The Courtyard by Marriott hotel, located in the heart of Moscow, has been open for just a year. Nevertheless, this is the flagship hotel of the Russian Marriott franchise and has already become its most successful hotel. Lenta.ru met with Guy Godet, the General Manager of the hotel and talked to him about the hospitality industry, the economic downturn and the obsessions Russians have about always looking their best.
Lenta.ru: The hotel has been open for a year. What changes did it go through over this period?
Godet: The good news is we are constantly developing, we've been increasing our market share month on month. This is how we judge the success of our business.
What is your market share?
The Moscow market can be compared to a massive pie. Someone has a large piece of the pie; someone has to settle for a smaller piece. When you’re entering a new market you either have a tiny piece or nothing at all. As you grow and develop, your piece gets bigger – you secure a larger market share. This is the primary measure of success.
Did the economic downturn have any consequences for your business?
No, we weren’t affected by the recession, as we didn’t have anything before it began. That’s our advantage over other hotels. Of course it was tough. But it’s easier to launch when the market is strong, demand is high and people will come to you.
Did the political situation affect your business?
No, absolutely not. Over half of our clients are Russians.
Do you have any figures regarding your numbers of Asian guests? What’s the ratio to Europeans?
After Russians, our second largest nationality is American – after all, we are located next to the US Embassy – then Europeans are third. The ratio of Europeans to Russians often depends on the time of year – we get a lot of domestic tourists in the summer season. At the same time, our number of clients from the West is growing. Moreover, we recently became the first Marriott hotel to receive the China-friendly certificate.
You’ve worked all over the globe. Were there any difficulties you encountered working here in Russia?
No. I think it depends on how mentally prepared you are. Of course, there are differences and it’s not always easy to overcome them. For example, when arriving in a country you’ve never been to before, you start judging it based on your own culture, education and religion. As far as I’m concerned, I believe no one is wrong and no one is guilty. I learned not to judge others, although I may have done when I was younger.
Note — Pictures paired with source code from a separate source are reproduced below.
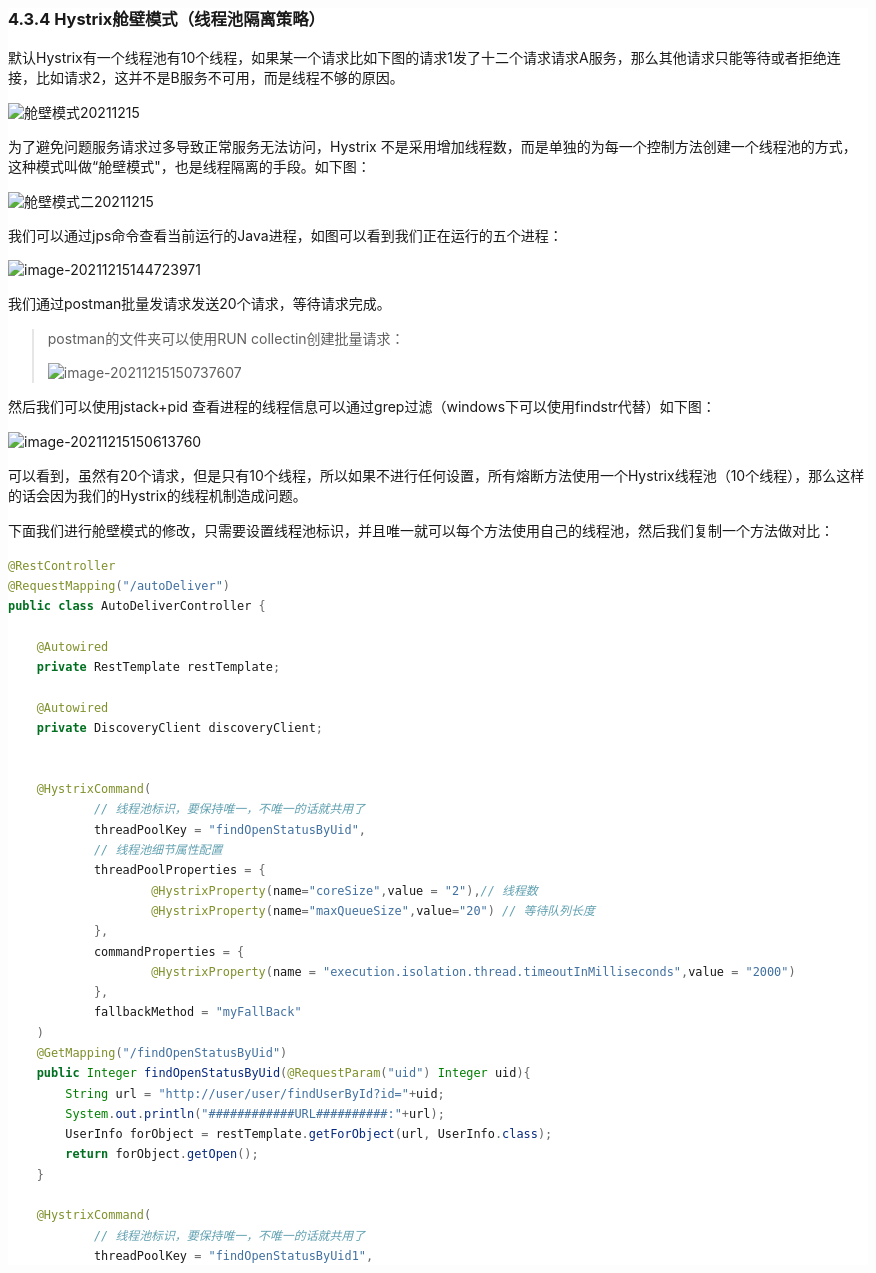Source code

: ### 4.3.4 Hystrix舱壁模式（线程池隔离策略）

默认Hystrix有一个线程池有10个线程，如果某一个请求比如下图的请求1发了十二个请求请求A服务，那么其他请求只能等待或者拒绝连接，比如请求2，这并不是B服务不可用，而是线程不够的原因。

![舱壁模式20211215](https://mypic-12138.oss-cn-beijing.aliyuncs.com/blog/picgo/%E8%88%B1%E5%A3%81%E6%A8%A1%E5%BC%8F20211215.png)

为了避免问题服务请求过多导致正常服务⽆法访问，Hystrix 不是采⽤增加线程数，⽽是单独的为每⼀个控制⽅法创建⼀个线程池的⽅式，这种模式叫做“舱壁模式"，也是线程隔离的⼿段。如下图：

![舱壁模式二20211215](https://mypic-12138.oss-cn-beijing.aliyuncs.com/blog/picgo/%E8%88%B1%E5%A3%81%E6%A8%A1%E5%BC%8F%E4%BA%8C20211215.png)

我们可以通过jps命令查看当前运行的Java进程，如图可以看到我们正在运行的五个进程：

![image-20211215144723971](https://mypic-12138.oss-cn-beijing.aliyuncs.com/blog/picgo/image-20211215144723971.png)

我们通过postman批量发请求发送20个请求，等待请求完成。

> postman的文件夹可以使用RUN collectin创建批量请求：
>
> ![image-20211215150737607](https://mypic-12138.oss-cn-beijing.aliyuncs.com/blog/picgo/image-20211215150737607.png)

然后我们可以使用jstack+pid 查看进程的线程信息可以通过grep过滤（windows下可以使用findstr代替）如下图：

![image-20211215150613760](https://mypic-12138.oss-cn-beijing.aliyuncs.com/blog/picgo/image-20211215150613760.png)

可以看到，虽然有20个请求，但是只有10个线程，所以如果不进⾏任何设置，所有熔断⽅法使⽤⼀个Hystrix线程池（10个线程），那么这样的话会因为我们的Hystrix的线程机制造成问题。

下面我们进行舱壁模式的修改，只需要设置线程池标识，并且唯一就可以每个方法使用自己的线程池，然后我们复制一个方法做对比：

```java
@RestController
@RequestMapping("/autoDeliver")
public class AutoDeliverController {

    @Autowired
    private RestTemplate restTemplate;

    @Autowired
    private DiscoveryClient discoveryClient;


    @HystrixCommand(
            // 线程池标识，要保持唯一，不唯一的话就共用了
            threadPoolKey = "findOpenStatusByUid",
            // 线程池细节属性配置
            threadPoolProperties = {
                    @HystrixProperty(name="coreSize",value = "2"),// 线程数
                    @HystrixProperty(name="maxQueueSize",value="20") // 等待队列长度
            },
            commandProperties = {
                    @HystrixProperty(name = "execution.isolation.thread.timeoutInMilliseconds",value = "2000")
            },
            fallbackMethod = "myFallBack"
    )
    @GetMapping("/findOpenStatusByUid")
    public Integer findOpenStatusByUid(@RequestParam("uid") Integer uid){
        String url = "http://user/user/findUserById?id="+uid;
        System.out.println("############URL##########:"+url);
        UserInfo forObject = restTemplate.getForObject(url, UserInfo.class);
        return forObject.getOpen();
    }

    @HystrixCommand(
            // 线程池标识，要保持唯一，不唯一的话就共用了
            threadPoolKey = "findOpenStatusByUid1",
```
I put people into rigid pigeonholes, and that’s a bad thing, as I closed a lot of doors this way.
There are people who build walls, and there are people who cut windows into them. I’m more of a “window” person. When you’re considering another country, the first task is understanding; tolerance and acceptance. It may sometimes go against your own preferences, but that’s what it is – a matter of taste. When you’re mentally ready, moving to another country is not that difficult. The most important thing is to understand how this country works. As soon as you get that, you become part of it.
There’s a good saying in Russia: “You don’t bring your own samovar when visiting someone,” – a spin on the “Do as the Romans do” principle. It’s true. If you try to go against the flow, most often you get nowhere. If you are successful, you make a lot of enemies on the way. You definitely won’t make any friends, at the very least.
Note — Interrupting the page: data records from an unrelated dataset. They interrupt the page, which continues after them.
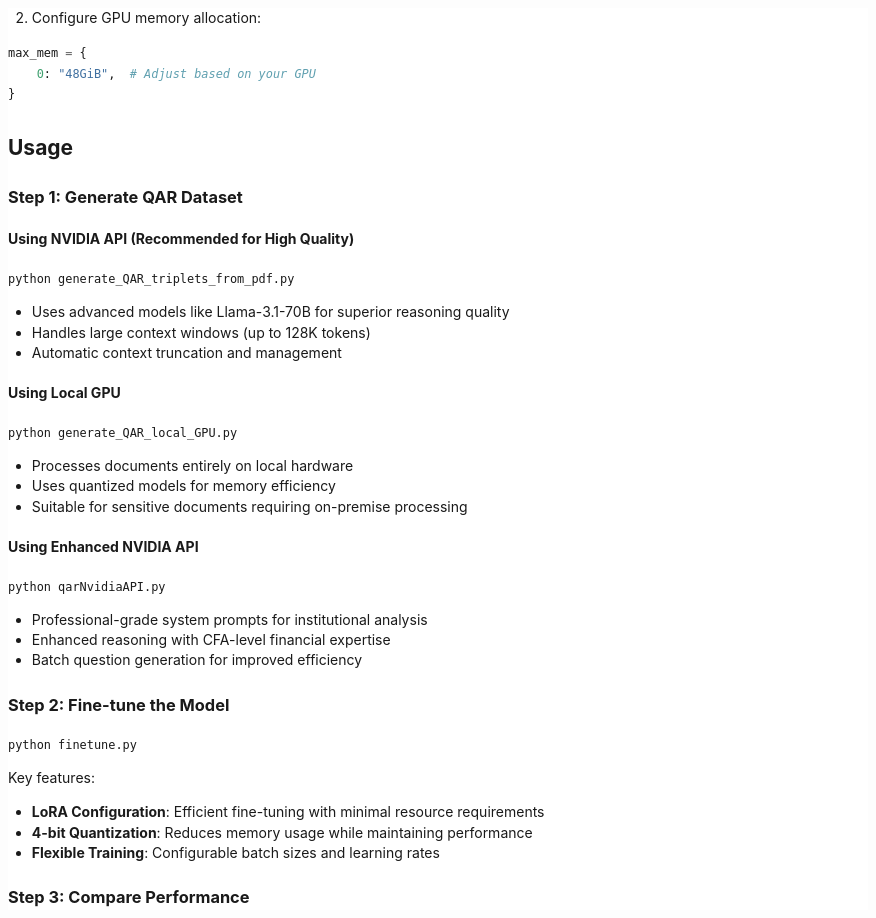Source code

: 2. Configure GPU memory allocation:
```python
max_mem = {
    0: "48GiB",  # Adjust based on your GPU
}
```


## Usage

### Step 1: Generate QAR Dataset

#### Using NVIDIA API (Recommended for High Quality)

```bash
python generate_QAR_triplets_from_pdf.py
```

- Uses advanced models like Llama-3.1-70B for superior reasoning quality 
- Handles large context windows (up to 128K tokens) 
- Automatic context truncation and management 


#### Using Local GPU

```bash
python generate_QAR_local_GPU.py
```

- Processes documents entirely on local hardware 
- Uses quantized models for memory efficiency 
- Suitable for sensitive documents requiring on-premise processing 


#### Using Enhanced NVIDIA API

```bash
python qarNvidiaAPI.py
```

- Professional-grade system prompts for institutional analysis 
- Enhanced reasoning with CFA-level financial expertise 
- Batch question generation for improved efficiency 


### Step 2: Fine-tune the Model

```bash
python finetune.py
```

Key features:

- **LoRA Configuration**: Efficient fine-tuning with minimal resource requirements 
- **4-bit Quantization**: Reduces memory usage while maintaining performance 
- **Flexible Training**: Configurable batch sizes and learning rates 


### Step 3: Compare Performance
Do you have a memorable story about Russian culture you’d like to share?
Russia has excellent chefs. People here know how to cook. I was very surprised when I found it out. The quality of food was exceptional. I’m not talking just about the restaurant in my hotel, but other establishments as well. But if I have to grade the quality of service, I’d give say “could be better.” Here in Russia people accept the service the way it is. But the food – served from small cafes to hotel restaurants and just restaurants in general – outclasses the food served in many places, even in France.
In France people do like to cook and know how to do it, but that doesn’t mean you’ll get good food everywhere you go. Over the last 25 years the country has gone through many changes. When I come back I can try even just a sandwich and realise that it’s not as tasty as it was before. There is no guarantee that the restaurant you’re at will have good food.
Here in Moscow, the food is good, great or exceptional, regardless of where I'm eating. I mostly talk about Moscow since I’ve yet to visit any other cities. There’s another thing I like about Moscow: people dress really well here. Men and women alike. They know how to present themselves. The job interviews that I conducted illustrated that point perfectly. Only a handful of the applicants came in dressed casually.